Hallo Leute,
nach Lesen der untenstehenden Renovierungsartikel ist mir folgendes eingefallen:
Angenommen, mein Kumpel hat in seiner Mietwohnung von einer Fachfirma Laminat legen lassen. Das Verhältnis zur Vermieterin ist gut und sie hat beim Einzug gesagt, Fußböden sind Mietersache, da der vorhandene Teppichboden bei Einzug zwar erst 2 Jahre alt war, aber schon ziemlch fleckig. Darüber gibt es allerdings nix Schriftliches. Wie gesagt, nun hat er Laminat verlegen lassen und meint nun, bei Auszug könne die Vermieterin nicht auf Herstellung des ursprünglichen Zustandes bestehen, da sie erstens gesagt habe , dass Fußböden Mietersache seien (sehe hier im Ernstfall allerdings ein Beweisproblem für ihn…) und zweitens das fachgerecht verlegte Laminat eine Verbesserung der Mietsache darstellt. Stimmt das denn? Wenn ein eventueller Nachmieter nun kein Laminat mag…? Was ist eigentlich eine Verbesserung der Mietsache? Er hat nämlich außerdem (ebenfalls von einer Fachfirma) an den Kunststoff-Dachflächenfenstern Rollos anbringen lassen, für die die Fensterrahmen angebohrt werden mussten…
Danke für eure Antworten
HariBo
nach Lesen der untenstehenden Renovierungsartikel ist mir
folgendes eingefallen:
Angenommen, mein Kumpel hat in seiner Mietwohnung von einer
Fachfirma Laminat legen lassen. Das Verhältnis zur Vermieterin
ist gut und sie hat beim Einzug gesagt, Fußböden sind
Mietersache, da der vorhandene Teppichboden bei Einzug zwar
erst 2 Jahre alt war, aber schon ziemlch fleckig. Darüber gibt
es allerdings nix Schriftliches.
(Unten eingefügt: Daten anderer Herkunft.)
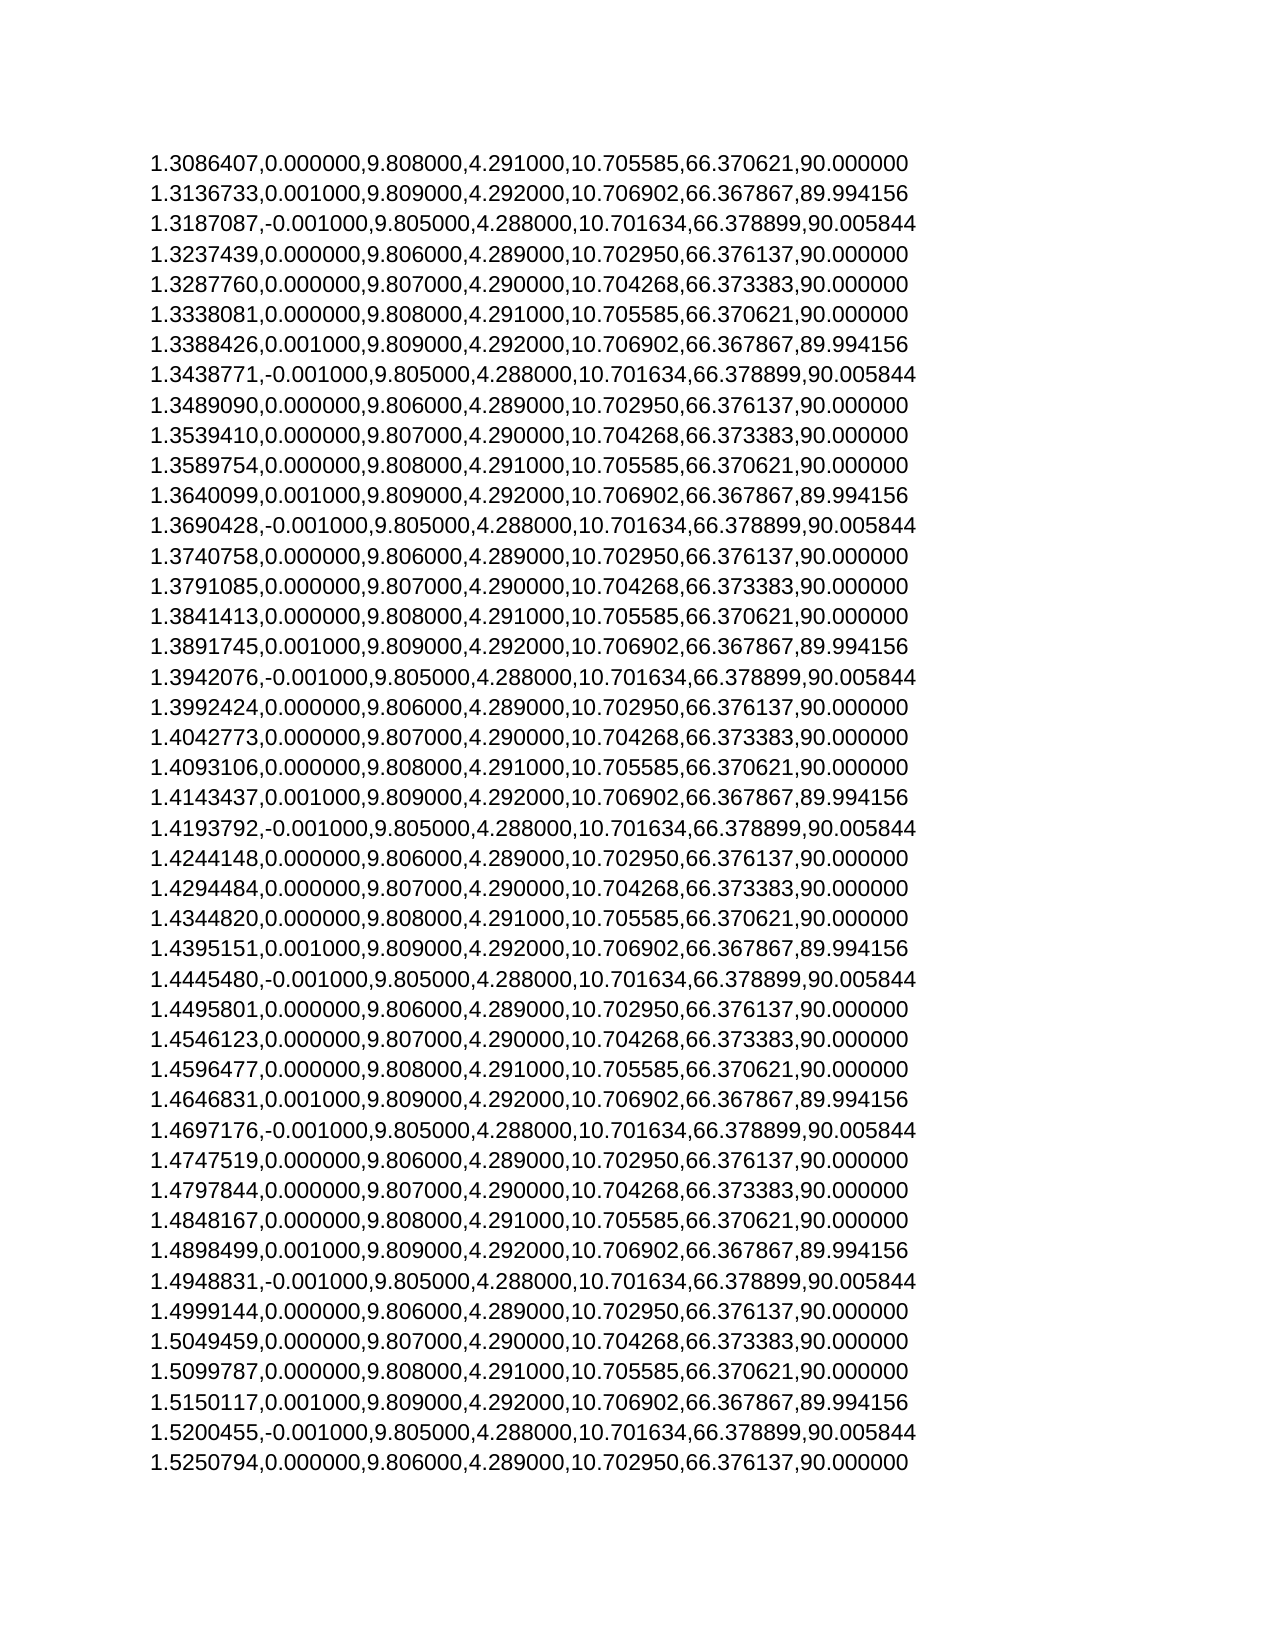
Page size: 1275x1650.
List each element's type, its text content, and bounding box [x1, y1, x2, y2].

text 1.3942076,-0.001000,9.805000,4.288000,10.701634,66.378899,90.005844 [150, 663, 1125, 690]
text 1.3891745,0.001000,9.809000,4.292000,10.706902,66.367867,89.994156 [150, 633, 1125, 660]
text 1.3841413,0.000000,9.808000,4.291000,10.705585,66.370621,90.000000 [150, 603, 1125, 629]
text 1.3086407,0.000000,9.808000,4.291000,10.705585,66.370621,90.000000 [150, 150, 1125, 176]
text 1.4948831,-0.001000,9.805000,4.288000,10.701634,66.378899,90.005844 [150, 1268, 1125, 1294]
text 1.3338081,0.000000,9.808000,4.291000,10.705585,66.370621,90.000000 [150, 301, 1125, 327]
text 1.3237439,0.000000,9.806000,4.289000,10.702950,66.376137,90.000000 [150, 241, 1125, 267]
text 1.3539410,0.000000,9.807000,4.290000,10.704268,66.373383,90.000000 [150, 422, 1125, 448]
text 1.4143437,0.001000,9.809000,4.292000,10.706902,66.367867,89.994156 [150, 784, 1125, 811]
text 1.4344820,0.000000,9.808000,4.291000,10.705585,66.370621,90.000000 [150, 905, 1125, 932]
text 1.3690428,-0.001000,9.805000,4.288000,10.701634,66.378899,90.005844 [150, 512, 1125, 539]
text 1.3187087,-0.001000,9.805000,4.288000,10.701634,66.378899,90.005844 [150, 210, 1125, 237]
text 1.3438771,-0.001000,9.805000,4.288000,10.701634,66.378899,90.005844 [150, 361, 1125, 388]
text 1.5200455,-0.001000,9.805000,4.288000,10.701634,66.378899,90.005844 [150, 1419, 1125, 1445]
text 1.4646831,0.001000,9.809000,4.292000,10.706902,66.367867,89.994156 [150, 1086, 1125, 1113]
text 1.3287760,0.000000,9.807000,4.290000,10.704268,66.373383,90.000000 [150, 271, 1125, 297]
text 1.5250794,0.000000,9.806000,4.289000,10.702950,66.376137,90.000000 [150, 1449, 1125, 1475]
text 1.3589754,0.000000,9.808000,4.291000,10.705585,66.370621,90.000000 [150, 452, 1125, 478]
text 1.4848167,0.000000,9.808000,4.291000,10.705585,66.370621,90.000000 [150, 1207, 1125, 1234]
text 1.3489090,0.000000,9.806000,4.289000,10.702950,66.376137,90.000000 [150, 392, 1125, 418]
text 1.4596477,0.000000,9.808000,4.291000,10.705585,66.370621,90.000000 [150, 1056, 1125, 1083]
text 1.4898499,0.001000,9.809000,4.292000,10.706902,66.367867,89.994156 [150, 1237, 1125, 1264]
text 1.4294484,0.000000,9.807000,4.290000,10.704268,66.373383,90.000000 [150, 875, 1125, 901]
text 1.4999144,0.000000,9.806000,4.289000,10.702950,66.376137,90.000000 [150, 1298, 1125, 1324]
text 1.4395151,0.001000,9.809000,4.292000,10.706902,66.367867,89.994156 [150, 935, 1125, 962]
text 1.3136733,0.001000,9.809000,4.292000,10.706902,66.367867,89.994156 [150, 180, 1125, 207]
text 1.4495801,0.000000,9.806000,4.289000,10.702950,66.376137,90.000000 [150, 996, 1125, 1022]
text 1.5049459,0.000000,9.807000,4.290000,10.704268,66.373383,90.000000 [150, 1328, 1125, 1354]
text 1.4697176,-0.001000,9.805000,4.288000,10.701634,66.378899,90.005844 [150, 1117, 1125, 1143]
text 1.4445480,-0.001000,9.805000,4.288000,10.701634,66.378899,90.005844 [150, 966, 1125, 992]
text 1.4042773,0.000000,9.807000,4.290000,10.704268,66.373383,90.000000 [150, 724, 1125, 750]
text 1.3992424,0.000000,9.806000,4.289000,10.702950,66.376137,90.000000 [150, 694, 1125, 720]
text 1.4193792,-0.001000,9.805000,4.288000,10.701634,66.378899,90.005844 [150, 814, 1125, 841]
text 1.4747519,0.000000,9.806000,4.289000,10.702950,66.376137,90.000000 [150, 1147, 1125, 1173]
text 1.4093106,0.000000,9.808000,4.291000,10.705585,66.370621,90.000000 [150, 754, 1125, 781]
text 1.5099787,0.000000,9.808000,4.291000,10.705585,66.370621,90.000000 [150, 1358, 1125, 1385]
text 1.4244148,0.000000,9.806000,4.289000,10.702950,66.376137,90.000000 [150, 845, 1125, 871]
text 1.3791085,0.000000,9.807000,4.290000,10.704268,66.373383,90.000000 [150, 573, 1125, 599]
text 1.4797844,0.000000,9.807000,4.290000,10.704268,66.373383,90.000000 [150, 1177, 1125, 1203]
text 1.4546123,0.000000,9.807000,4.290000,10.704268,66.373383,90.000000 [150, 1026, 1125, 1052]
text 1.5150117,0.001000,9.809000,4.292000,10.706902,66.367867,89.994156 [150, 1388, 1125, 1415]
text 1.3740758,0.000000,9.806000,4.289000,10.702950,66.376137,90.000000 [150, 543, 1125, 569]
text 1.3388426,0.001000,9.809000,4.292000,10.706902,66.367867,89.994156 [150, 331, 1125, 358]
text 1.3640099,0.001000,9.809000,4.292000,10.706902,66.367867,89.994156 [150, 482, 1125, 509]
Wie gesagt, nun hat er
Laminat verlegen lassen und meint nun, bei Auszug könne die
Vermieterin nicht auf Herstellung des ursprünglichen Zustandes
bestehen, da sie erstens gesagt habe , dass Fußböden
Mietersache seien (sehe hier im Ernstfall allerdings ein
Beweisproblem für ihn…) und zweitens das fachgerecht
verlegte Laminat eine Verbesserung der Mietsache darstellt.
Hallo HariBo,
wie richtig dargestellt, der Bodenbelag ist Mietersache. Daher hat die Vermieterin nichts mit dem Laminat am Hut. Auf Verlangen muss der Mieter den Laminat entfernen. Gerade weil die Vermieterin erklärt hat, der Bodenbelag sei Mietersache, kann er daraus nicht eine Übernahme des Laminats durch die Vermieterin verlangen. Er kann aber mit der VM verhandeln, notfalls muss der Mieter klären, ob die VM einverstanden ist, dass der Nachmieter den Belag übernimmt. Jedoch gilt dies dann nur insoweit, dass der Bodenbelag von Mieter auf Mieter übergeht, also der Nachmieter möglicherweise das Problem hat, den übernommenen Laminat ausbauen zu müssen.
Die Verbesserung der Mietsache muss der VM nicht übernehmen. Auch wenn in der Einbahnstrasse dieser Regelung der VM das Recht hat, unter Zahlungen des Restwertes vom Mieter zu verlangen, dass eine Verbesserung bleiben muss. Der Mieter kann aber vom VM keine Übernahme seiner Einbauten verlangen.
Stimmt das denn? Wenn ein eventueller Nachmieter nun kein
Laminat mag…? Was ist eigentlich eine Verbesserung der
Mietsache? Er hat nämlich außerdem (ebenfalls von einer
Fachfirma) an den Kunststoff-Dachflächenfenstern Rollos
anbringen lassen, für die die Fensterrahmen angebohrt werden
mussten…
Wenn die Vermieterin verlangt, dass die Rollos entfernt werden, müssen auch die Fenster gerichtet werden. Notfalls ist Schadenersatz fällig.